*** Opening Exercise text ***

PC Monitor Over BLE: Checking Your Computer Stats From Your Pocket

Checking system stats usually means alt-tabbing to Task Manager, glancing at a sidebar widget, or leaning over to read a secondary display. The BLEShark Nano ($36.99+) offers a different approach: a small OLED device in your hand or pocket showing live CPU usage, RAM, temperature, and other stats from your PC over Bluetooth Low Energy.

This article covers what the PC Monitor app shows, how the BLE data pipeline actually works, what you need to set it up, and which situations make this genuinely useful rather than a novelty.

Table of Contents

• What the PC Monitor App Shows
• How the BLE Data Pipeline Works
• The Host Software
• Setup and Pairing
• When This Is Actually Useful
• Battery and Range
• OLED Layout and Navigation

What the PC Monitor App Shows

The BLEShark Nano's OLED is 128x64 pixels. Small but dense. The PC Monitor app organizes stats across multiple pages you navigate with the device's buttons:

• CPU: Total usage percentage, per-core breakdown, current clock speed
• Memory: RAM used vs total, swap/page file usage
• GPU: Utilization percentage, VRAM used vs total
• Temperatures: CPU package temp, GPU die temp, drive temps where available
• Network: Upload and download throughput (bytes/sec)
• Storage: Active drive, read/write speeds
• Battery: On laptops, charge level and whether plugged in

The data refreshes every few seconds. Not a real-time oscilloscope trace, but sufficient for seeing at a glance whether something is running hot or eating resources. The update rate is configurable in the host software.

How the BLE Data Pipeline Works

The BLE communication between the host PC and the BLEShark Nano uses the GATT (Generic Attribute Profile) model. GATT defines a client/server structure where one side exposes data through services and characteristics, and the other reads or subscribes to those data points.

For PC Monitor, the Nano acts as a GATT client. The host PC software runs a small background agent that acts as a GATT server - it creates a BLE service with characteristics for each stat category (CPU, memory, temperature, and so on). The Nano discovers and connects to this service, then reads characteristic values on a polling interval.

Alternatively, the host agent can use GATT notifications. With notifications, the server (host PC) pushes updates to the subscribed client (the Nano) whenever values change beyond a threshold, rather than waiting for the Nano to poll. Notifications reduce latency and are more efficient for values that change rapidly, like CPU usage under load. The specific mode used depends on the host software configuration.

*** Closing Exercise text ***
*** Opening Given information ***

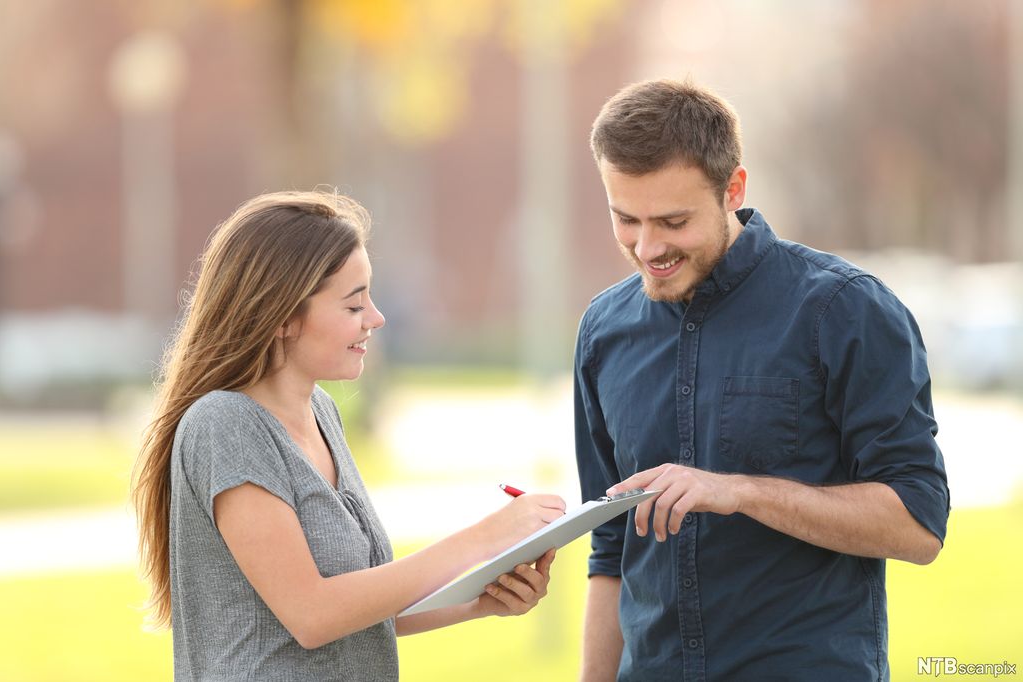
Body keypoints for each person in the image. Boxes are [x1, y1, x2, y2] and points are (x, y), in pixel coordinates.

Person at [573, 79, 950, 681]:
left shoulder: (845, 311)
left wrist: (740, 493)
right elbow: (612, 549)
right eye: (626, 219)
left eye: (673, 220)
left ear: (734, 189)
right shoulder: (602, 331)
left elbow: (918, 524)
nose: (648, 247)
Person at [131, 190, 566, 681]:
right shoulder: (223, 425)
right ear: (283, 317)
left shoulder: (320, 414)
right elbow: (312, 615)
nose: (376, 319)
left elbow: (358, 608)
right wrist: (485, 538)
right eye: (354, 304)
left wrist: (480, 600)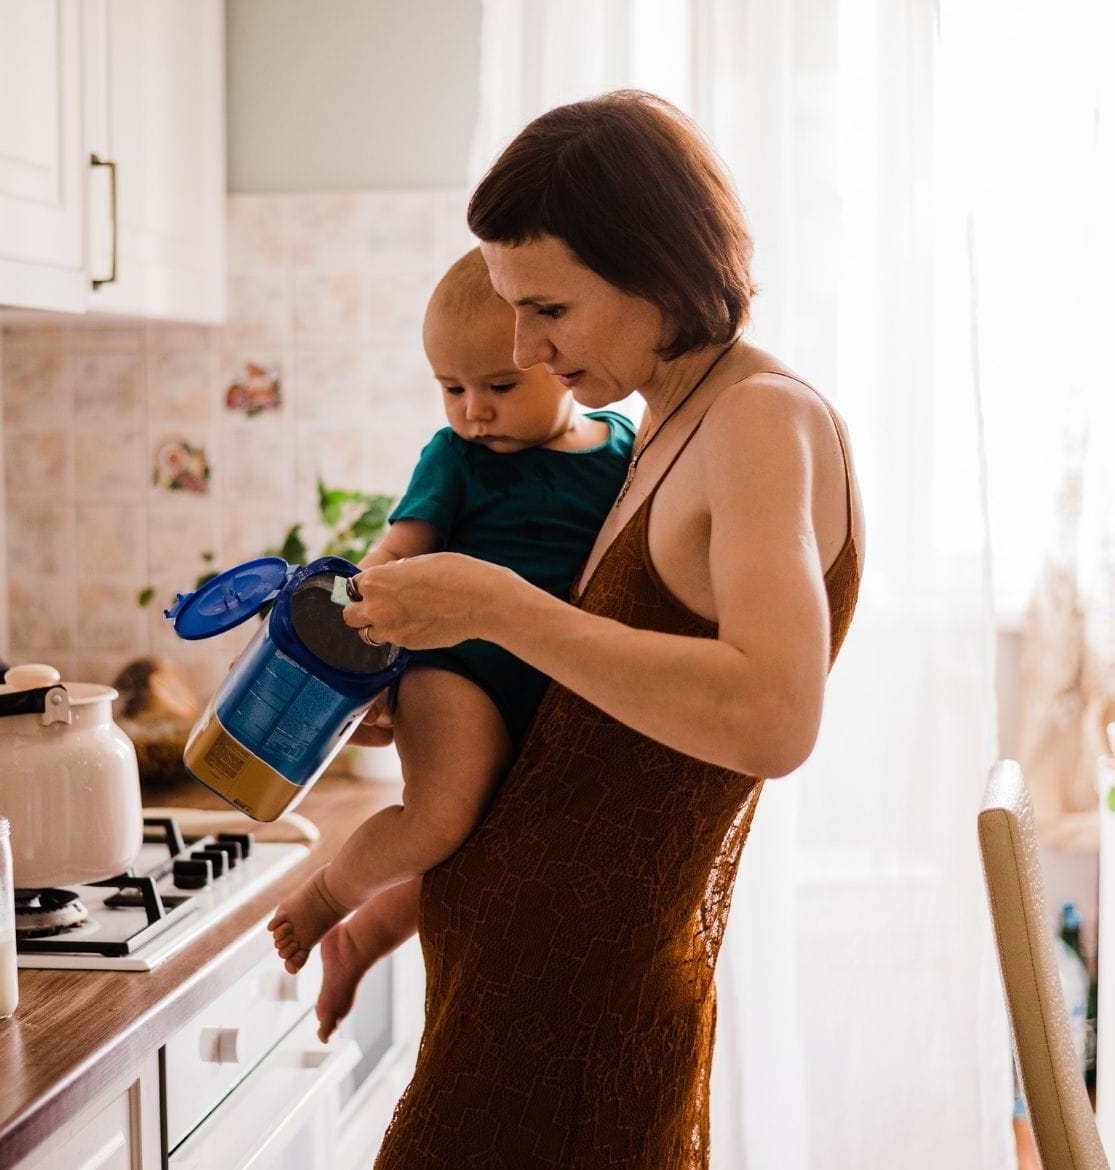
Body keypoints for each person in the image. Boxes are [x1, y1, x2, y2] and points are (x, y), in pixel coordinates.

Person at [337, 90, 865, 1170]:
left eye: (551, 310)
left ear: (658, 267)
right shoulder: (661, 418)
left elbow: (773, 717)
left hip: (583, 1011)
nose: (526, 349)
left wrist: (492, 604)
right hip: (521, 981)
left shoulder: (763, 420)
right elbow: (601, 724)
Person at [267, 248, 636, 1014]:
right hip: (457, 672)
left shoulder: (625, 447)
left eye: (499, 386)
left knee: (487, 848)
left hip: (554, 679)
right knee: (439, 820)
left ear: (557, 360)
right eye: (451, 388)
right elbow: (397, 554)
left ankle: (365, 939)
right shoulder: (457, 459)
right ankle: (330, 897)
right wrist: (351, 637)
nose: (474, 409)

*** Closing Given information ***
*** Opening Given information ***

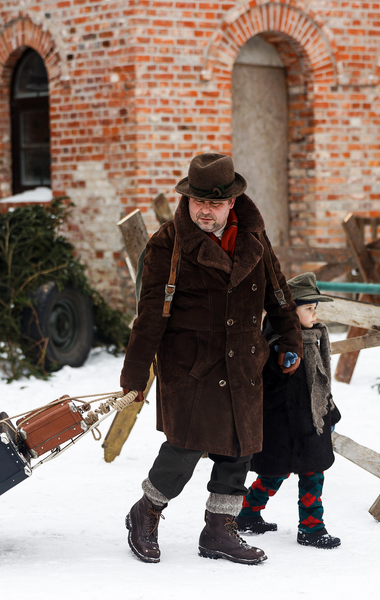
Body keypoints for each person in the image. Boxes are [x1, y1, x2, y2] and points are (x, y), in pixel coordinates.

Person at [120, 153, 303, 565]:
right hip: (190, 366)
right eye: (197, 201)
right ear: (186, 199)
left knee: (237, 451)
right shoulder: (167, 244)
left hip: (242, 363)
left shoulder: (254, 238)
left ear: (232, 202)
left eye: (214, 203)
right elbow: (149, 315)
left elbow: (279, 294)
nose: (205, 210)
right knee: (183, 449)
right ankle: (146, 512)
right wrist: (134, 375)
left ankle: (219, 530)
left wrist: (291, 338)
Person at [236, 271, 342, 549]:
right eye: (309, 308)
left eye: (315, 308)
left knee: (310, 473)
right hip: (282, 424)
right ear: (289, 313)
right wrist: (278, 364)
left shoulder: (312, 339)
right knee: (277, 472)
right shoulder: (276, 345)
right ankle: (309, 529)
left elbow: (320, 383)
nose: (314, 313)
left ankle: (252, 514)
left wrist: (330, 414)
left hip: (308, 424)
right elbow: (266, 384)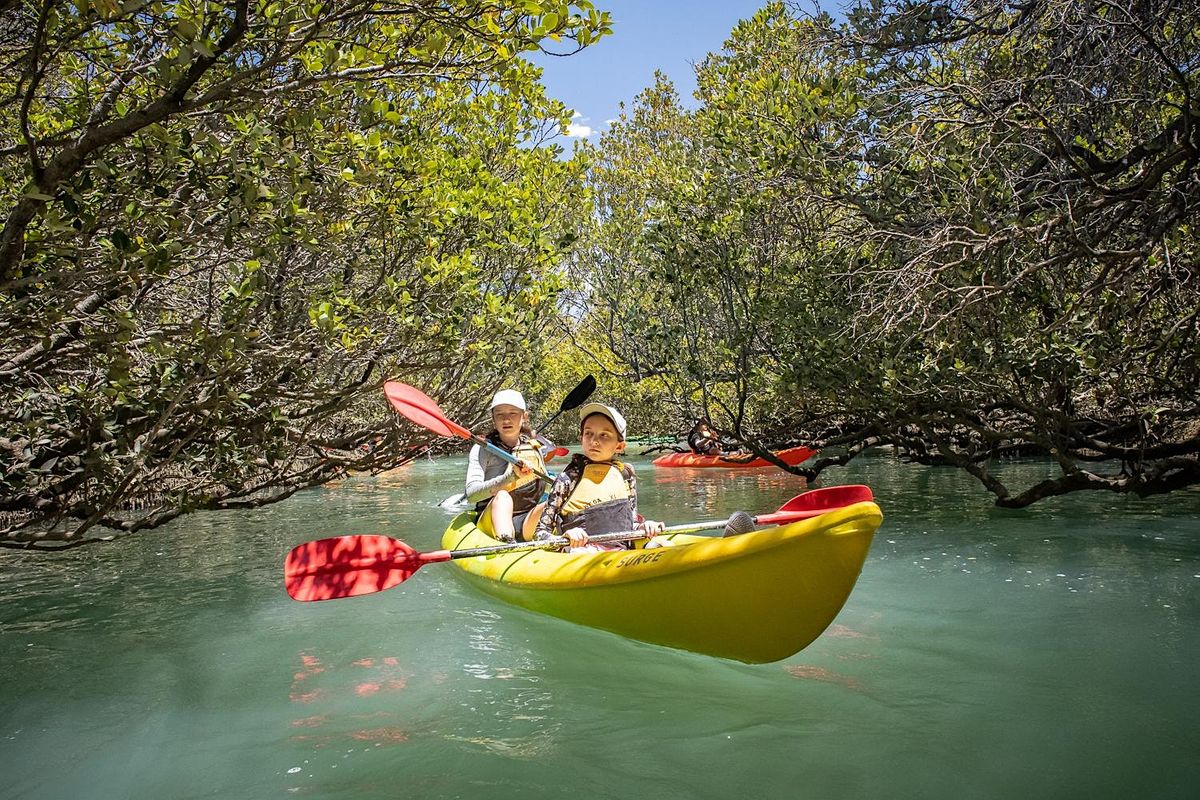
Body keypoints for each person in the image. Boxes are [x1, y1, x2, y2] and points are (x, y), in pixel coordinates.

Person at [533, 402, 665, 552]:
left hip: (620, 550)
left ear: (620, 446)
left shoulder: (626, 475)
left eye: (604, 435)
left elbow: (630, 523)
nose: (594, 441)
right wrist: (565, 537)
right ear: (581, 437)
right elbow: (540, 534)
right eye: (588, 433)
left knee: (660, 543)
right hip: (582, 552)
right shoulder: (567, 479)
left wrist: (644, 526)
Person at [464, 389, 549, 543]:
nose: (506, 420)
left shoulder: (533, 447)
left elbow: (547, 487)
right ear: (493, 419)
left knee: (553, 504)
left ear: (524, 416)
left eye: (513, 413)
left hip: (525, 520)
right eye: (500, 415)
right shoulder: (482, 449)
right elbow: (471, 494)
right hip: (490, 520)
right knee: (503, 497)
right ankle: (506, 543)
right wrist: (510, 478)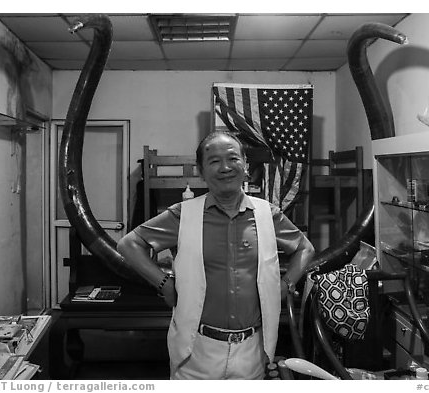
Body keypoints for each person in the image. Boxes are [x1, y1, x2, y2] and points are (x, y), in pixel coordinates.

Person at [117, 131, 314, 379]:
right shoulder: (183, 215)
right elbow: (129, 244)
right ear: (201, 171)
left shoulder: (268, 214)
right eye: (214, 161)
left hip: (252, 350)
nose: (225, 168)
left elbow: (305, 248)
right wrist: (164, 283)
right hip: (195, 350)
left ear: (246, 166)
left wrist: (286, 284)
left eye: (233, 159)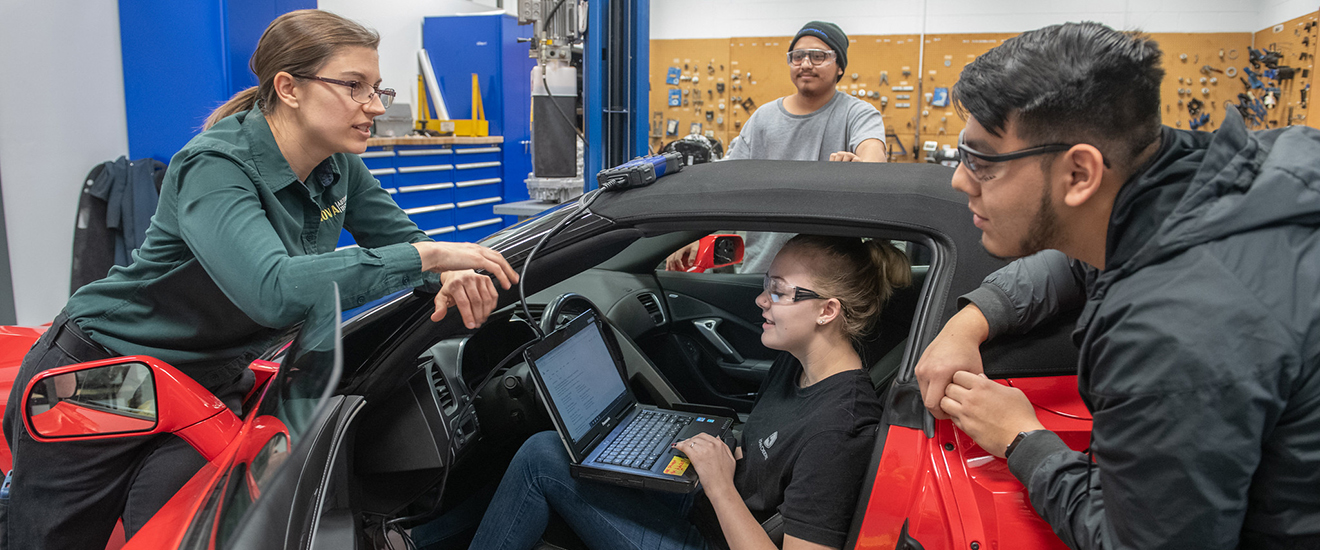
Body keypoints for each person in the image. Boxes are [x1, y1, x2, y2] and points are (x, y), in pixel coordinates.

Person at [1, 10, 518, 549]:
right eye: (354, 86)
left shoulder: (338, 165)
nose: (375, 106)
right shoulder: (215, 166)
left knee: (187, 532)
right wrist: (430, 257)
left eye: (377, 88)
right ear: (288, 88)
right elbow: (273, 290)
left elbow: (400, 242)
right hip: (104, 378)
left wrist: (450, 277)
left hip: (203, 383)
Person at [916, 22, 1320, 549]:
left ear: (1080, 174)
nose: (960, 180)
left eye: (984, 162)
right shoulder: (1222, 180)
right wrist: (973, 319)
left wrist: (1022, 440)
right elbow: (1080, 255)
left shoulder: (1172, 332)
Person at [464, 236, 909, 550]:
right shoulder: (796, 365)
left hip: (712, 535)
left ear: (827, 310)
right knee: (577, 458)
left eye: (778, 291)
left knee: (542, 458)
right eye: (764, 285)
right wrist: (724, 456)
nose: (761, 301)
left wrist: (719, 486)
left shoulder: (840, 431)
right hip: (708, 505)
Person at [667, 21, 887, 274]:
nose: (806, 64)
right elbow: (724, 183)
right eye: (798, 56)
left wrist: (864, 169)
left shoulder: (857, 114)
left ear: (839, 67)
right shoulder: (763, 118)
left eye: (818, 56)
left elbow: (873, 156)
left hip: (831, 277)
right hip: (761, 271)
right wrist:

*** Closing Given information ***
*** Opening Given information ***

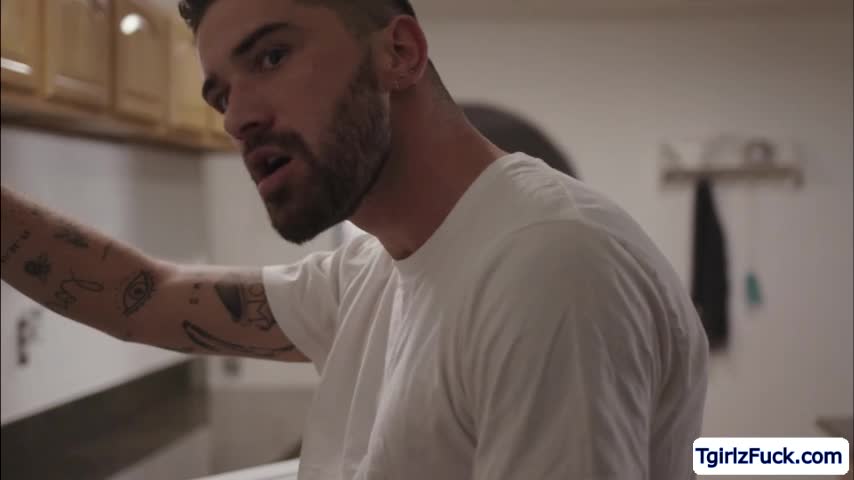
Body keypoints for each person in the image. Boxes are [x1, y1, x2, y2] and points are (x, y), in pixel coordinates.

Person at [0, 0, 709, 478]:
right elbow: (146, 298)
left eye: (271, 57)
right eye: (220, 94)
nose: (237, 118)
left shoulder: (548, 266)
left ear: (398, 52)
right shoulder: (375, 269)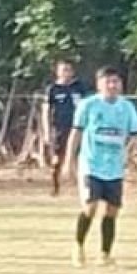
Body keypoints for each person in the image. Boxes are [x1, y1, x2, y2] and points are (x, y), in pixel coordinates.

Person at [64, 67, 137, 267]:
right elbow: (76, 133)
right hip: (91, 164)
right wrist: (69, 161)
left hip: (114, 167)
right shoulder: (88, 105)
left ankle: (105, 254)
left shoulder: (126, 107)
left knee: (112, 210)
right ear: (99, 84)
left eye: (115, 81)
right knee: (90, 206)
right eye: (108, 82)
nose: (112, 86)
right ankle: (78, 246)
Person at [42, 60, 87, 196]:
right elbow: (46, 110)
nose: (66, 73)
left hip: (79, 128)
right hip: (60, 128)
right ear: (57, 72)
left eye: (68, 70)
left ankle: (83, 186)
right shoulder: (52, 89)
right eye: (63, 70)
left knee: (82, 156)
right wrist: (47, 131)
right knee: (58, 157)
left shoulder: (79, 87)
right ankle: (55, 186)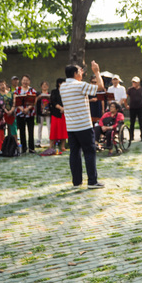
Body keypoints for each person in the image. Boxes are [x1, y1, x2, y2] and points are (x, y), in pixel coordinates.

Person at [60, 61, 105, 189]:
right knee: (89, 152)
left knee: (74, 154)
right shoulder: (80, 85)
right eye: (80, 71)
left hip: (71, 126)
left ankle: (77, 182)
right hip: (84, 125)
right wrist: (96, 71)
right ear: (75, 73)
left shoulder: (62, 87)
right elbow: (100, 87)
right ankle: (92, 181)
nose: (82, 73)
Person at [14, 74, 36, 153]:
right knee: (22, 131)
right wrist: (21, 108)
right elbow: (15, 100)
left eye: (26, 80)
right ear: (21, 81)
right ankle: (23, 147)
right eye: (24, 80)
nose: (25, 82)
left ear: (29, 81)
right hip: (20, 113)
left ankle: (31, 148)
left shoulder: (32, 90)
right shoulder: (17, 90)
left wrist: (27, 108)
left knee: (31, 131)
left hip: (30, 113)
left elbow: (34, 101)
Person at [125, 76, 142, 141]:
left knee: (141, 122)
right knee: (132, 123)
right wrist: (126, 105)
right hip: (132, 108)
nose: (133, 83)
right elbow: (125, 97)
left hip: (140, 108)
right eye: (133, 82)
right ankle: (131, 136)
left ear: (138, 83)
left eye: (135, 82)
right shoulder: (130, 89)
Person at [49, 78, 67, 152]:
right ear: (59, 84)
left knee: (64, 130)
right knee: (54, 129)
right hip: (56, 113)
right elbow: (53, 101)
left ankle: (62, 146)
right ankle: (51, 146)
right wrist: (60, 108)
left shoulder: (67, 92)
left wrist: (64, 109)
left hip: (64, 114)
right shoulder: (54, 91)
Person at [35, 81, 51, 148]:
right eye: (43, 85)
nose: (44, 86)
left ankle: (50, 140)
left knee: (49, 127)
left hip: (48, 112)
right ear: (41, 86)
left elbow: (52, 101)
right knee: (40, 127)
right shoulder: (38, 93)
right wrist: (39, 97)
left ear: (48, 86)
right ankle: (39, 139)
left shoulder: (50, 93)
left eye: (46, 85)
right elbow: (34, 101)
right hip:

*** Closing Given information ***

Name every stat category that the PC Monitor article lists as organized across the app's pages.

CPU, Memory, GPU, Temperatures, Network, Storage, Battery